## start Recorded data

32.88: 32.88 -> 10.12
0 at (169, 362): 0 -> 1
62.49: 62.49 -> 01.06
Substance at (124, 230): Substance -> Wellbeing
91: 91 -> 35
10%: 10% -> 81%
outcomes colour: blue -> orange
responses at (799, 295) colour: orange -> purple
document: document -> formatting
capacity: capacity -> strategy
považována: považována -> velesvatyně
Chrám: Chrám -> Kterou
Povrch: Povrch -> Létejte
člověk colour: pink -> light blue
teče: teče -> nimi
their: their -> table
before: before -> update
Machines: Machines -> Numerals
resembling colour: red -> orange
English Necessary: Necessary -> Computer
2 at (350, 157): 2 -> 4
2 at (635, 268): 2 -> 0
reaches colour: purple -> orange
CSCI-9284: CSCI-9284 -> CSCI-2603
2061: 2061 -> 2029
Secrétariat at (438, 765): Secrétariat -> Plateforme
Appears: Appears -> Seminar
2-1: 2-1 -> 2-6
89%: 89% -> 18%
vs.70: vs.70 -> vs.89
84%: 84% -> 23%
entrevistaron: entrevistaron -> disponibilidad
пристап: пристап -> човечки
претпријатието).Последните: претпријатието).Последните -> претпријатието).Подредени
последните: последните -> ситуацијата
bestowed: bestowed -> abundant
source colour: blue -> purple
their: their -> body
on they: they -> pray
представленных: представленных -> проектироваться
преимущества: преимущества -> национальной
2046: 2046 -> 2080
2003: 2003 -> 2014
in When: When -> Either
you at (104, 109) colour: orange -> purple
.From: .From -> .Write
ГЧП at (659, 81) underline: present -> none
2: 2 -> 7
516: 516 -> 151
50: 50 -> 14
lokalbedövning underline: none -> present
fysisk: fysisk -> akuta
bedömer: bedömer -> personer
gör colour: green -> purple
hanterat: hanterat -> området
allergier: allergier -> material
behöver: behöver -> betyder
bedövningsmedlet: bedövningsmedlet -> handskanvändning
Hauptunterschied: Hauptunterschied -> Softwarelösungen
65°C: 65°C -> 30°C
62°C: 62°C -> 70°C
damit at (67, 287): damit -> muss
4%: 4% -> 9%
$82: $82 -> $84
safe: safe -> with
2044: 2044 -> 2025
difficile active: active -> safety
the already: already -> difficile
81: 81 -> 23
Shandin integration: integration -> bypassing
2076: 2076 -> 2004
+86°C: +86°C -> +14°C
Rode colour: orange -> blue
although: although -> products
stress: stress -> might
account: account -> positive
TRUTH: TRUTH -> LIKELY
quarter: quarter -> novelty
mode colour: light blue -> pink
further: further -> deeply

## end Recorded data

**Direction:** Reproduce every line of the records above, in the same order, without altering a single character.

**Completed task:**
32.88: 32.88 -> 10.12
0 at (169, 362): 0 -> 1
62.49: 62.49 -> 01.06
Substance at (124, 230): Substance -> Wellbeing
91: 91 -> 35
10%: 10% -> 81%
outcomes colour: blue -> orange
responses at (799, 295) colour: orange -> purple
document: document -> formatting
capacity: capacity -> strategy
považována: považována -> velesvatyně
Chrám: Chrám -> Kterou
Povrch: Povrch -> Létejte
člověk colour: pink -> light blue
teče: teče -> nimi
their: their -> table
before: before -> update
Machines: Machines -> Numerals
resembling colour: red -> orange
English Necessary: Necessary -> Computer
2 at (350, 157): 2 -> 4
2 at (635, 268): 2 -> 0
reaches colour: purple -> orange
CSCI-9284: CSCI-9284 -> CSCI-2603
2061: 2061 -> 2029
Secrétariat at (438, 765): Secrétariat -> Plateforme
Appears: Appears -> Seminar
2-1: 2-1 -> 2-6
89%: 89% -> 18%
vs.70: vs.70 -> vs.89
84%: 84% -> 23%
entrevistaron: entrevistaron -> disponibilidad
пристап: пристап -> човечки
претпријатието).Последните: претпријатието).Последните -> претпријатието).Подредени
последните: последните -> ситуацијата
bestowed: bestowed -> abundant
source colour: blue -> purple
their: their -> body
on they: they -> pray
представленных: представленных -> проектироваться
преимущества: преимущества -> национальной
2046: 2046 -> 2080
2003: 2003 -> 2014
in When: When -> Either
you at (104, 109) colour: orange -> purple
.From: .From -> .Write
ГЧП at (659, 81) underline: present -> none
2: 2 -> 7
516: 516 -> 151
50: 50 -> 14
lokalbedövning underline: none -> present
fysisk: fysisk -> akuta
bedömer: bedömer -> personer
gör colour: green -> purple
hanterat: hanterat -> området
allergier: allergier -> material
behöver: behöver -> betyder
bedövningsmedlet: bedövningsmedlet -> handskanvändning
Hauptunterschied: Hauptunterschied -> Softwarelösungen
65°C: 65°C -> 30°C
62°C: 62°C -> 70°C
damit at (67, 287): damit -> muss
4%: 4% -> 9%
$82: $82 -> $84
safe: safe -> with
2044: 2044 -> 2025
difficile active: active -> safety
the already: already -> difficile
81: 81 -> 23
Shandin integration: integration -> bypassing
2076: 2076 -> 2004
+86°C: +86°C -> +14°C
Rode colour: orange -> blue
although: although -> products
stress: stress -> might
account: account -> positive
TRUTH: TRUTH -> LIKELY
quarter: quarter -> novelty
mode colour: light blue -> pink
further: further -> deeply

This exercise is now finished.